Start of Excerpt

More councils could face bankruptcy if housing homeless families in temporary accommodation continues to cost more than £1bn a year, local authority insiders have warned.
Exclusive data from the Local Government Association (LGA), shared with i, show that the total amount spent on temporary accommodation by councils across England has soared over the past eight years.
Temporary accommodation includes emergency housing such as hotels, B&Bs, privately rented homes, converted office blocks, shipping containers and hostels. It is used to house individuals and families who have been made homeless, often because of an eviction and when there is no social housing available.
According to analysis of the LGA’s revenue account data, the total amount spent by councils on temporary accommodation has soared by more than £733m since 2015/16.
Back then, councils spent around £315m on emergency housing. However, in 2023/24 they spent £1.048bn. The true figure could be higher and may rise when the latest data on spending is available.

End of Excerpt

* [Directive 1]: From the passage on council spending for temporary accommodation, extract the portion starting at "Exclusive data from" and ending at "past eight years.".
The text and the records are unrelated to each other.

Start of Data records

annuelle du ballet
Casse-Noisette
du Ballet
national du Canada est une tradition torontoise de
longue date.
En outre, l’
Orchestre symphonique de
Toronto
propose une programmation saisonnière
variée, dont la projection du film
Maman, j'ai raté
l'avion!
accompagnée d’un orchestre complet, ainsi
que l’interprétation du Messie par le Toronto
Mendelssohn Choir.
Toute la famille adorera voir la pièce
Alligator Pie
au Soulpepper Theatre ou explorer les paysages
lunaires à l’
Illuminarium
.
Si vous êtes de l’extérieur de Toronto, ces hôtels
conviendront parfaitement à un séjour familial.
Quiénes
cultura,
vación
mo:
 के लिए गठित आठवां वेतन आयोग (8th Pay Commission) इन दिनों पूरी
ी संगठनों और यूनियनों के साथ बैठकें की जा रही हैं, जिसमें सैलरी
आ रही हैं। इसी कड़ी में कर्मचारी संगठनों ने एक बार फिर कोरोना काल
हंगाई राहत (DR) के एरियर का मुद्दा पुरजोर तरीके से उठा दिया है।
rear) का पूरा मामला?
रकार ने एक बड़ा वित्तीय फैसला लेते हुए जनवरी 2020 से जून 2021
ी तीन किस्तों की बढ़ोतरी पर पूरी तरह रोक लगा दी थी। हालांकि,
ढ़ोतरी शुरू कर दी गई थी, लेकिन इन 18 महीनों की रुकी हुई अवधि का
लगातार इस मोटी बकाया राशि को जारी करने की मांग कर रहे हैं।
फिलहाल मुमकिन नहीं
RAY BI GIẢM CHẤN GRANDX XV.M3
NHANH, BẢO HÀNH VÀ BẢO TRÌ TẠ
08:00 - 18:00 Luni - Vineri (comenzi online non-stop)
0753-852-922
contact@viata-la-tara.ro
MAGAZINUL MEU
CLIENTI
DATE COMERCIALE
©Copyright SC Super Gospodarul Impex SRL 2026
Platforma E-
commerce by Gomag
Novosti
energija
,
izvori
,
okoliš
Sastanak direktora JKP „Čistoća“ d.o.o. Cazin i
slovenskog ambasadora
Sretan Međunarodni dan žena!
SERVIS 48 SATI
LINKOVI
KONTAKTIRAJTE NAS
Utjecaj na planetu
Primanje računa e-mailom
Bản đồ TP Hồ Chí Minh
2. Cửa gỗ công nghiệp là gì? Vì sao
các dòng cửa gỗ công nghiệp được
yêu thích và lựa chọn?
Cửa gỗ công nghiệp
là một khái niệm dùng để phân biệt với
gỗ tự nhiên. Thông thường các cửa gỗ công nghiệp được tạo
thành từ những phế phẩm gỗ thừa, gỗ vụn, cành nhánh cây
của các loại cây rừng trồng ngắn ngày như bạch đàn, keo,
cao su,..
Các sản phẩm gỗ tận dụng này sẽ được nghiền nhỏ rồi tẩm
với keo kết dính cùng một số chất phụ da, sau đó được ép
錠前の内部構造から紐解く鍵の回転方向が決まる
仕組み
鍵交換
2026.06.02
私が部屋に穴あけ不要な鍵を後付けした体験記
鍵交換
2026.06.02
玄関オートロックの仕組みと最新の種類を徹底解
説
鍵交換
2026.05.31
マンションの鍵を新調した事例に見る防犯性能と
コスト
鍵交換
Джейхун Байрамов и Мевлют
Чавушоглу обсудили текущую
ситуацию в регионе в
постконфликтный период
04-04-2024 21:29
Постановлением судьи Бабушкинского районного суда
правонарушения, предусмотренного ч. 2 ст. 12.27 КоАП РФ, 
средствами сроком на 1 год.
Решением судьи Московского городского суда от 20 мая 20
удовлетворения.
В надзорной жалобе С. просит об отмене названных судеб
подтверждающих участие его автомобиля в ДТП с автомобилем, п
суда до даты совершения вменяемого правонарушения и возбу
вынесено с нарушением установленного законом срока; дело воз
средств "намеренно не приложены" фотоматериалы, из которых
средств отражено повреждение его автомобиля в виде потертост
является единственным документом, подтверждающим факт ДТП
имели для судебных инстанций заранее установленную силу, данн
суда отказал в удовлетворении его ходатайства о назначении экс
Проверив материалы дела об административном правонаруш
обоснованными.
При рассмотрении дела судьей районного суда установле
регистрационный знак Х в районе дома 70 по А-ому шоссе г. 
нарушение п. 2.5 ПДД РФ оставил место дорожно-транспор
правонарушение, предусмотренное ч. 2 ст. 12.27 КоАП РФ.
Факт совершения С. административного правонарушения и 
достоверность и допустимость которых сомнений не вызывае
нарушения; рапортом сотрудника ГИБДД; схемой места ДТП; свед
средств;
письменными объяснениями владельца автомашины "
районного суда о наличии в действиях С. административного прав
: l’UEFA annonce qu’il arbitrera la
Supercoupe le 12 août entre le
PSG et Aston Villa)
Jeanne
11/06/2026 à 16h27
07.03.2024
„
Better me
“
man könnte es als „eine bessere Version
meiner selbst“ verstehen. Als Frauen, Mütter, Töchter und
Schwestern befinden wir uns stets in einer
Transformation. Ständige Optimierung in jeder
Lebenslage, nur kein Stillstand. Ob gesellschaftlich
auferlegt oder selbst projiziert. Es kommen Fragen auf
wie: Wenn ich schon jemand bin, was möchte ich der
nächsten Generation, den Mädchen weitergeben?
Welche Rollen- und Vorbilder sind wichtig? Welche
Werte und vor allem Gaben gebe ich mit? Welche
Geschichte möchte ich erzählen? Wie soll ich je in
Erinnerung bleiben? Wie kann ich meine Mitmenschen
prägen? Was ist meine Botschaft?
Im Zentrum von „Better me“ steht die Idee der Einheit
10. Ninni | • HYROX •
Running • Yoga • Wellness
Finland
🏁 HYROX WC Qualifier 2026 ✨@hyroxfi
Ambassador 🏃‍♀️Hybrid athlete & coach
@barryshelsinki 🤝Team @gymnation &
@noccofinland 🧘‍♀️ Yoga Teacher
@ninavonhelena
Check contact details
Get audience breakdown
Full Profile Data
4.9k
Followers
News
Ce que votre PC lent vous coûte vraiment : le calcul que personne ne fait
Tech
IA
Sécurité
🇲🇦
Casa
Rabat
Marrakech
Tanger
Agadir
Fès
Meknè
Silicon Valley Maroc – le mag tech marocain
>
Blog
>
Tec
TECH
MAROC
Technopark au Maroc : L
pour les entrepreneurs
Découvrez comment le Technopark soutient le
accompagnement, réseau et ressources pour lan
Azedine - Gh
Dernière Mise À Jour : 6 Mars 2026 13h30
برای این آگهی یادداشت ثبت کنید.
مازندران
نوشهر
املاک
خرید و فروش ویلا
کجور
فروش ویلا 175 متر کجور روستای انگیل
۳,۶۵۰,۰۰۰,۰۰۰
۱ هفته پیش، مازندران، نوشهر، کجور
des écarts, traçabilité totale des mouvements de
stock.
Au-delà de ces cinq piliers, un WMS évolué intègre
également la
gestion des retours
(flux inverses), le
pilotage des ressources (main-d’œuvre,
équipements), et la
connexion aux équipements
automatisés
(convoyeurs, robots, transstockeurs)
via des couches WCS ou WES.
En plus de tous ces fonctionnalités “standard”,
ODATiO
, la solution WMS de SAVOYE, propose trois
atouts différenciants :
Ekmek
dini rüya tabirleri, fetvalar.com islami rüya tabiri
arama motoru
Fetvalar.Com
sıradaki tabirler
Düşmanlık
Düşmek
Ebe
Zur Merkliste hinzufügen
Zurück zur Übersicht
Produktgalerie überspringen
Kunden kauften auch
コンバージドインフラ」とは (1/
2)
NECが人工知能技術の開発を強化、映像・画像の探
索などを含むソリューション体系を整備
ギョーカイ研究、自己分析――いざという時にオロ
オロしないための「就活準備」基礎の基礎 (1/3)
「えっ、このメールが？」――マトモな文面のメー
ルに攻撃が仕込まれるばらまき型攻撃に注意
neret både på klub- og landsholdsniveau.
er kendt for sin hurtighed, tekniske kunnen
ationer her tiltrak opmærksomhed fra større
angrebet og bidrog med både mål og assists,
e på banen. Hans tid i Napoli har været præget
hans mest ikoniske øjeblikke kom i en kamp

End of Data records

* [Directive 2]: Copy the records word for word, starting at their first line and ending at the line containing "Toute la famille adorera voir la pièce", with both of those lines included.

* [Written solution 1]:
Exclusive data from the Local Government Association (LGA), shared with i, show that the total amount spent on temporary accommodation by councils across England has soared over the past eight years.

* [Written solution 2]:
annuelle du ballet
Casse-Noisette
du Ballet
national du Canada est une tradition torontoise de
longue date.
En outre, l’
Orchestre symphonique de
Toronto
propose une programmation saisonnière
variée, dont la projection du film
Maman, j'ai raté
l'avion!
accompagnée d’un orchestre complet, ainsi
que l’interprétation du Messie par le Toronto
Mendelssohn Choir.
Toute la famille adorera voir la pièce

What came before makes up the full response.